De plus, si l’éthique était relative à la culture, on ne pourrait évaluer moralement les cultures. Il serait impossible à une culture de juger immoral ce qu’une autre approuverait, même en cas de racisme, d’infanticide, de purification ethnique ou de génocide.
Or, si le relativisme culturel est juste, alors le procès de Nuremberg qui a suivi la Seconde Guerre mondiale n’est rien de plus qu’un tribunal irrégulier - de la rigolade. Les criminels de guerre nazis se sont alors défendus en déclarant qu’ils ne faisaient que suivre des ordres dans les paramètres de leur culture et de leur système judiciaire. À cela, Robert Jackson, avocat en chef représentant les États-Unis lors du procès, a toutefois répliqué qu’il existe “ une Loi au-dessus de la loi ” de toute nation individuelle, des valeurs permanentes qui transcendent toute société particulière.
Par conséquent, si l’éthique était relative à la culture, toute déclaration universelle des droits de l’homme deviendrait un non-sens. Les deux s’excluent mutuellement. Si l’éthique n’est relative qu’à la culture, il n’y a pas de droits universels de l’homme : et s’il y a des droits universels de l’homme, comme le croient les Nations Unies, alors l’éthique n’est pas relative à la culture.

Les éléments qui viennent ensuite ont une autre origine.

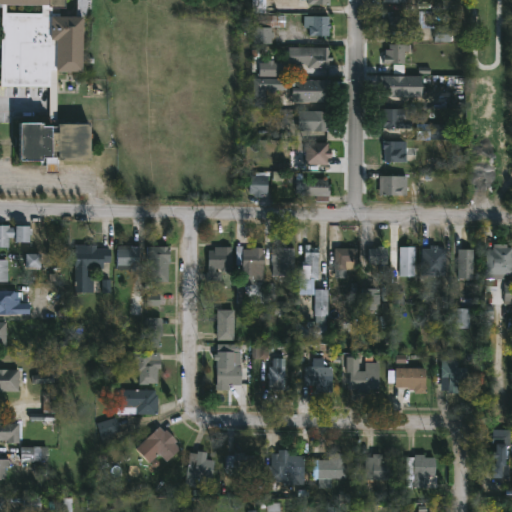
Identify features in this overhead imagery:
building: (318, 1)
building: (391, 1)
building: (393, 1)
building: (316, 2)
building: (79, 7)
building: (390, 22)
building: (392, 24)
building: (316, 25)
building: (265, 26)
building: (315, 27)
building: (439, 34)
building: (40, 43)
building: (394, 53)
building: (308, 56)
building: (396, 57)
building: (300, 62)
building: (271, 68)
building: (40, 77)
building: (266, 85)
building: (392, 85)
building: (394, 87)
building: (308, 90)
building: (309, 92)
road: (19, 103)
road: (359, 107)
building: (392, 117)
building: (317, 120)
building: (395, 120)
building: (313, 122)
building: (431, 132)
building: (54, 143)
building: (397, 151)
building: (315, 152)
building: (393, 153)
building: (316, 154)
road: (61, 179)
building: (256, 185)
building: (391, 185)
building: (258, 187)
building: (391, 187)
building: (312, 188)
building: (313, 188)
road: (255, 215)
building: (4, 235)
building: (13, 235)
building: (406, 255)
building: (377, 257)
building: (125, 258)
building: (345, 258)
building: (406, 258)
building: (128, 259)
building: (464, 260)
building: (281, 261)
building: (345, 261)
building: (432, 261)
building: (467, 261)
building: (32, 262)
building: (217, 262)
building: (497, 262)
building: (497, 262)
building: (156, 263)
building: (308, 263)
building: (432, 263)
building: (217, 264)
building: (281, 264)
building: (157, 265)
building: (309, 265)
building: (86, 266)
building: (88, 266)
building: (252, 266)
building: (246, 268)
building: (3, 270)
building: (3, 270)
building: (507, 295)
building: (367, 299)
building: (369, 301)
building: (10, 304)
building: (13, 304)
building: (135, 307)
building: (319, 314)
building: (316, 318)
building: (459, 318)
building: (457, 320)
building: (224, 325)
building: (224, 326)
building: (151, 332)
building: (151, 333)
building: (2, 334)
building: (2, 335)
building: (144, 366)
building: (145, 367)
building: (225, 368)
building: (275, 373)
building: (226, 374)
building: (275, 375)
building: (361, 375)
building: (360, 376)
building: (317, 378)
building: (410, 379)
building: (452, 379)
building: (8, 380)
building: (8, 381)
building: (319, 381)
building: (409, 381)
building: (451, 381)
building: (135, 402)
building: (136, 402)
building: (46, 410)
road: (270, 427)
building: (107, 429)
building: (9, 430)
building: (8, 431)
building: (106, 431)
building: (156, 446)
building: (158, 447)
building: (31, 454)
building: (498, 457)
building: (499, 459)
building: (239, 463)
building: (242, 465)
building: (3, 466)
building: (284, 468)
building: (196, 469)
building: (287, 469)
building: (331, 469)
building: (375, 469)
building: (377, 469)
building: (329, 470)
building: (3, 471)
building: (199, 471)
building: (423, 472)
building: (419, 473)
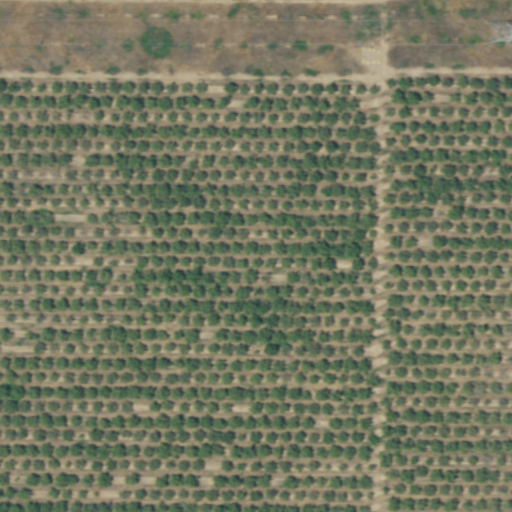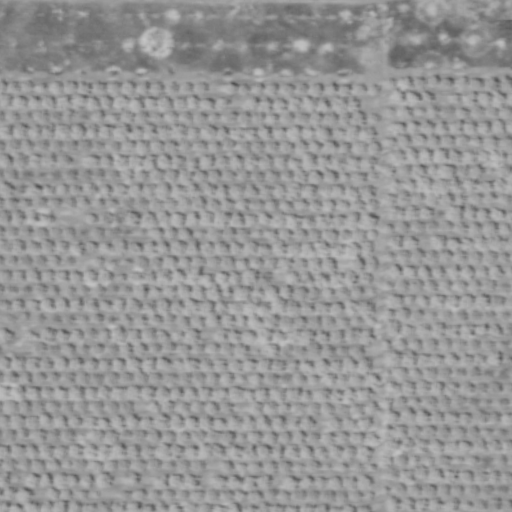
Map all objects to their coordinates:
power tower: (496, 31)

Par contre, comme nous l’avons vu, nos réactions et nos jugements démontrent que nous croyons vraiment qu’il existe des principes moraux qui transcendent les cultures et qui justifient que nous condamnions notamment l’apartheid, la purification ethnique et les atrocités nazies.

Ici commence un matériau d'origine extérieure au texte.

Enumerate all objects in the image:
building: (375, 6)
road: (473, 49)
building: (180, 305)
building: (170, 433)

La fureur qu’ont suscitée les autorités de Singapour en matraquant l’adolescent américain Michael Fay, au début des années 90, démontre bien que les gens considèrent les principes moraux comme transculturels. Si ce n’était le cas, les Nord-Américains seraient injustifiés en qualifiant cet acte de juste ou d’injuste. Pourtant, et ceux qui adhèrent à la loi singapourienne et ceux qui la condamnent soutiennent que les principes moraux en jeu sont d’ordre transculturel.

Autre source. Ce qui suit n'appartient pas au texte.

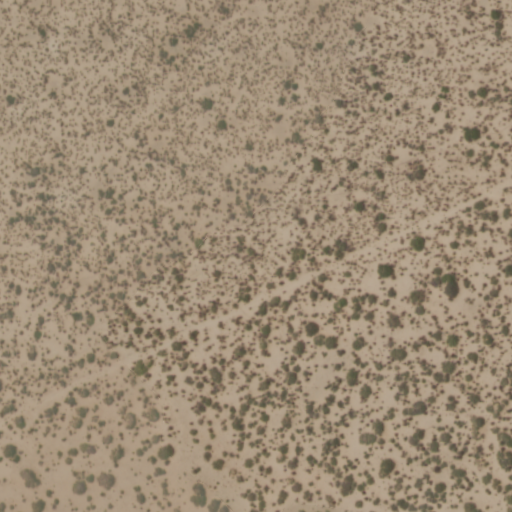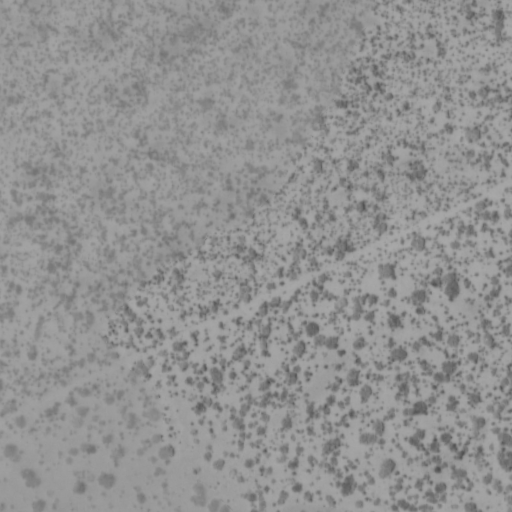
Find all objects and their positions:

Un autre problème émanant du relativisme culturel : celui qui cherche à réformer la société de l’intérieur sera confronté à un vrai dilemme. Si une culture juge favorable un certain acte, il serait immoral de vouloir initier un changement, quelle que soit l’atrocité de ses pratiques, telles que l’esclavage, l’emploi et l’abus d’enfants, et la négation des droits de la femme. Rien de tout cela n’est compatible avec ce sur quoi nous nous fondons pour porter des jugements moraux.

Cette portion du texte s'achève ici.